=== Begin Enclosure ===

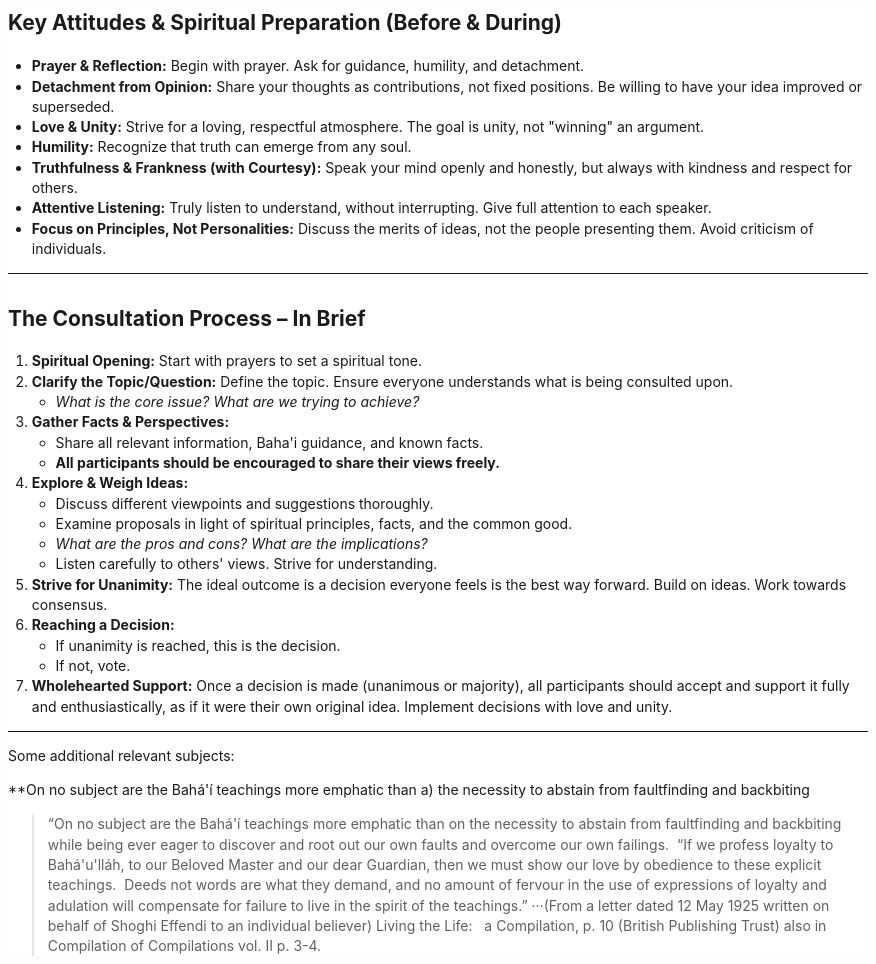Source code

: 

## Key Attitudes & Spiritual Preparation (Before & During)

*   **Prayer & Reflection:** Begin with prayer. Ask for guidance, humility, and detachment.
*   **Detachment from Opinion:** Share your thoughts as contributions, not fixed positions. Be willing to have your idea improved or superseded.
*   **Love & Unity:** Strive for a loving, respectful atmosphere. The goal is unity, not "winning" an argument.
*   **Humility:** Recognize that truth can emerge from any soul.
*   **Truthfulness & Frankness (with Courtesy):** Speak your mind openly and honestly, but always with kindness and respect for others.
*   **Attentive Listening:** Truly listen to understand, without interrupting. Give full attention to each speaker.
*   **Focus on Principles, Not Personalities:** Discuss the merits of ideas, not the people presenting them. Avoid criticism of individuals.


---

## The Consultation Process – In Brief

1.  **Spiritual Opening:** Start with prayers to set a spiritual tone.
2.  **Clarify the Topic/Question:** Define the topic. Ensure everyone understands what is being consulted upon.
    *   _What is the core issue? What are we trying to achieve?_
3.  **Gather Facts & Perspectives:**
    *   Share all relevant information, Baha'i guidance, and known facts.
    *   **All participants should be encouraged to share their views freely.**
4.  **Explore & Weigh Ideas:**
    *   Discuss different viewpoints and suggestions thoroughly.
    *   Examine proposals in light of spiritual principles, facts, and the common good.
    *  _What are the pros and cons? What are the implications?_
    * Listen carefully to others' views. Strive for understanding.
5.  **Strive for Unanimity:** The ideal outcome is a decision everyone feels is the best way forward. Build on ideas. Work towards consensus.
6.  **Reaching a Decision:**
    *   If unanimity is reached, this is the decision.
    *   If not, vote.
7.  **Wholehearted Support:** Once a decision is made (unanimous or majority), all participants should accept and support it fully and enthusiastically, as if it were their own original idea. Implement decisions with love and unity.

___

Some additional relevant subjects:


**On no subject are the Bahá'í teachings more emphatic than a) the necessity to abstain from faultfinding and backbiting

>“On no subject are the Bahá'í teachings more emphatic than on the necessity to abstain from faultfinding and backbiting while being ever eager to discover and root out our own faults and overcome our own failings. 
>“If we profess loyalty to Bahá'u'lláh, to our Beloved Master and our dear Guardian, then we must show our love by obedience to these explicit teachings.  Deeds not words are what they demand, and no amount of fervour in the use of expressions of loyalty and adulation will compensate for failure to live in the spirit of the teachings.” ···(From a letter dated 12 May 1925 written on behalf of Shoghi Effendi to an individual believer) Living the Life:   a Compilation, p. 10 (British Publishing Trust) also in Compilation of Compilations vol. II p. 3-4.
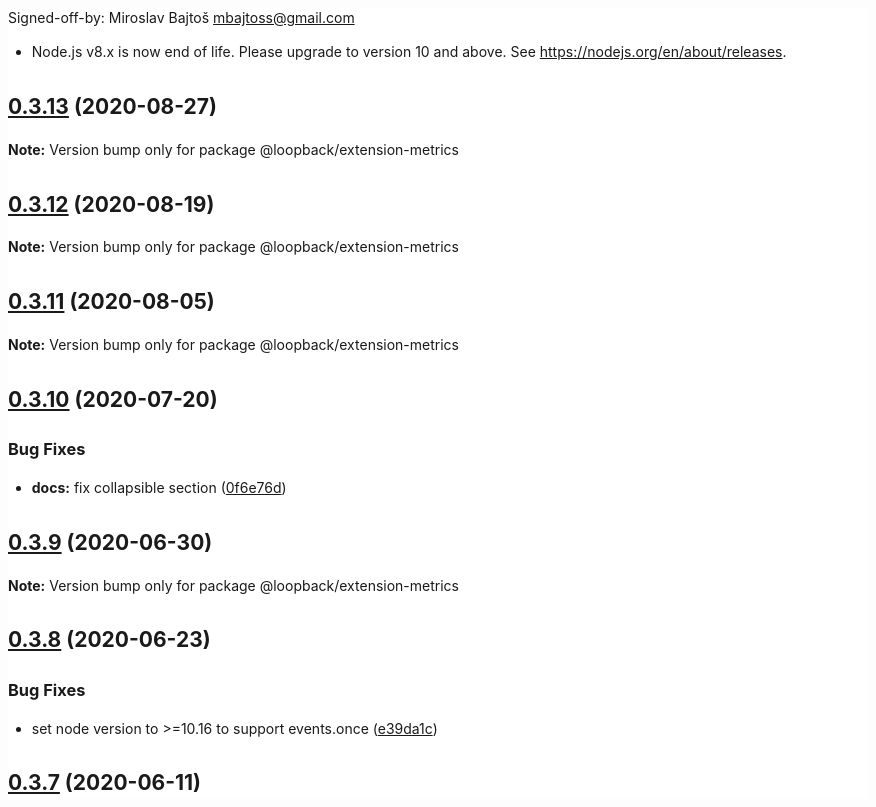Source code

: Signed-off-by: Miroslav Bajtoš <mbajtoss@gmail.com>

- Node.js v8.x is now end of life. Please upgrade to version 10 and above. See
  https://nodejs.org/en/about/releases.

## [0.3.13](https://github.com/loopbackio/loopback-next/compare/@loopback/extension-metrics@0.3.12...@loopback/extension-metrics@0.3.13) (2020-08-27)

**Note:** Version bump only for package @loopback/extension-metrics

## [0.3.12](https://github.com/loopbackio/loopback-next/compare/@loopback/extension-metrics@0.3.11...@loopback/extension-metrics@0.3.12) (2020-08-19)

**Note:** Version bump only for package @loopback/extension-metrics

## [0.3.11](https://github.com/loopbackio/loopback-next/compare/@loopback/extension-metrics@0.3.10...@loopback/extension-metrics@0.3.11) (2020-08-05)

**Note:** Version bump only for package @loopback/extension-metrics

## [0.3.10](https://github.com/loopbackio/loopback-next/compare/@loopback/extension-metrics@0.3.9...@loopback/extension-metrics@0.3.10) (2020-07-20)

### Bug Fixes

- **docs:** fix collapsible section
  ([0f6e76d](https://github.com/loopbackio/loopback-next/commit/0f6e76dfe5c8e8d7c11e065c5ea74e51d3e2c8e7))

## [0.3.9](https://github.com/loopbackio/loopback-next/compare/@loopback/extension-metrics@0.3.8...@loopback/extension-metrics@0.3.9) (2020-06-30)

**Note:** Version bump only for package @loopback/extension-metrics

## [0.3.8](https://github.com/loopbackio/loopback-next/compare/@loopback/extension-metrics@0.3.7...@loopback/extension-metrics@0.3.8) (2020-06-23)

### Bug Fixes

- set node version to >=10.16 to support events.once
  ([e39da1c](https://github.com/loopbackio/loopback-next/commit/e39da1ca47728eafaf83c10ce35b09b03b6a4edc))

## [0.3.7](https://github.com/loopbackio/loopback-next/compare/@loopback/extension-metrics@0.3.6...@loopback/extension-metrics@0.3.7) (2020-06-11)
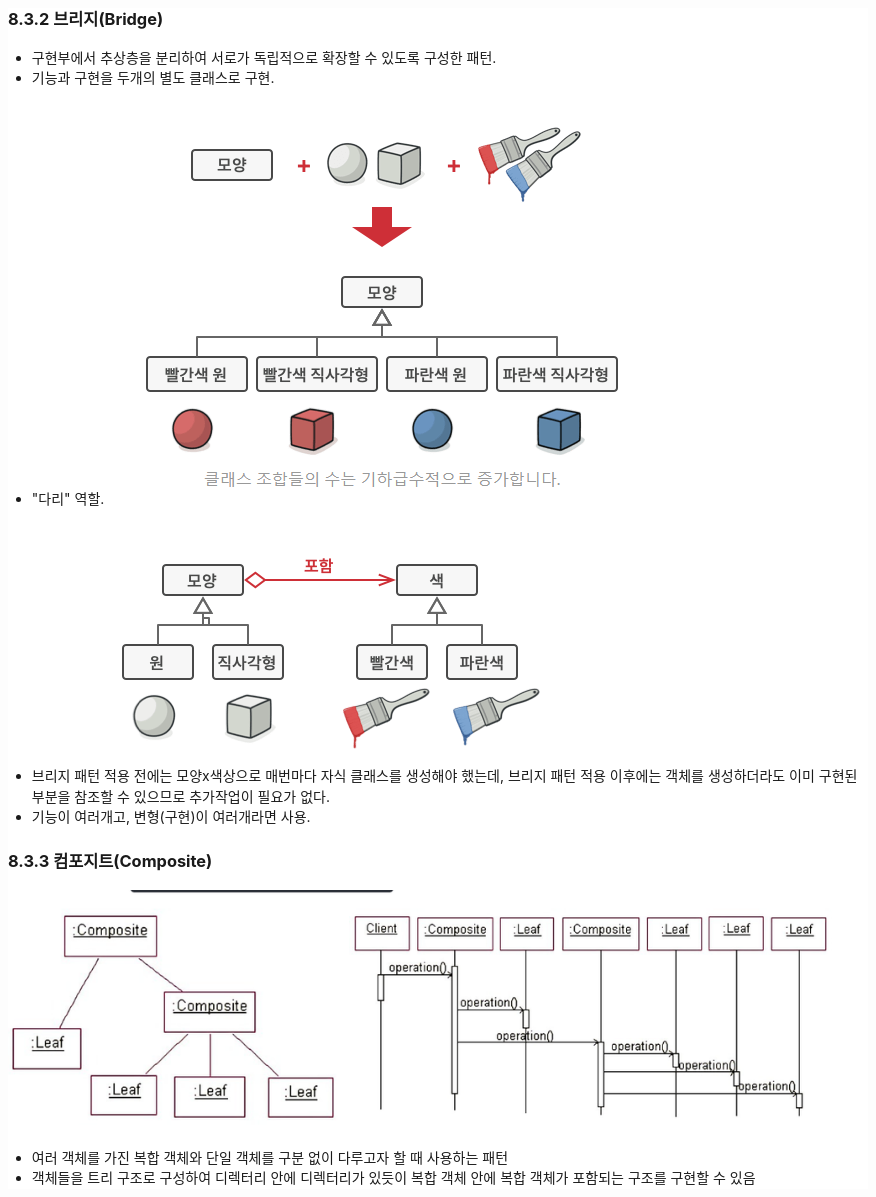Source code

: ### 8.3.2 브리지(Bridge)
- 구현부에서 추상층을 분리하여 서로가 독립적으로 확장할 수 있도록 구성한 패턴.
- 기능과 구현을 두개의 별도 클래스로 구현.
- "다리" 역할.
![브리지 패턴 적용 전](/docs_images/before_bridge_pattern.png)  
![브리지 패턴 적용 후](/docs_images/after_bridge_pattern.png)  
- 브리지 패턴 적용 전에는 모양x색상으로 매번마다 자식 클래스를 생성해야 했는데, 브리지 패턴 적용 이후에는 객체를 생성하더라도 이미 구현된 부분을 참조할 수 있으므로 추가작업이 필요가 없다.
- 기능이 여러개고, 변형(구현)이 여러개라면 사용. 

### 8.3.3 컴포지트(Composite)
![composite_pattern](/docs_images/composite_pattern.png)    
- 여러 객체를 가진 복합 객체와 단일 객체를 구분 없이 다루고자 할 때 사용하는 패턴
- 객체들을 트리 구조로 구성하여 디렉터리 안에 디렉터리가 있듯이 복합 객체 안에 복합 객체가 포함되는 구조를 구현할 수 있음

=== End Enclosure ===

**Problem to solve:** Please write out the lines from the line with "### 8.3.2 브리지(Bridge)" to the line with "패턴 적용 후](/docs_images/after_bridge_pattern.png)" again, swapping "다리" for "교량" and leaving everything else unchanged.

**Written answer:**
: ### 8.3.2 브리지(Bridge)
- 구현부에서 추상층을 분리하여 서로가 독립적으로 확장할 수 있도록 구성한 패턴.
- 기능과 구현을 두개의 별도 클래스로 구현.
- "교량" 역할.
![브리지 패턴 적용 전](/docs_images/before_bridge_pattern.png)  
![브리지 패턴 적용 후](/docs_images/after_bridge_pattern.png)  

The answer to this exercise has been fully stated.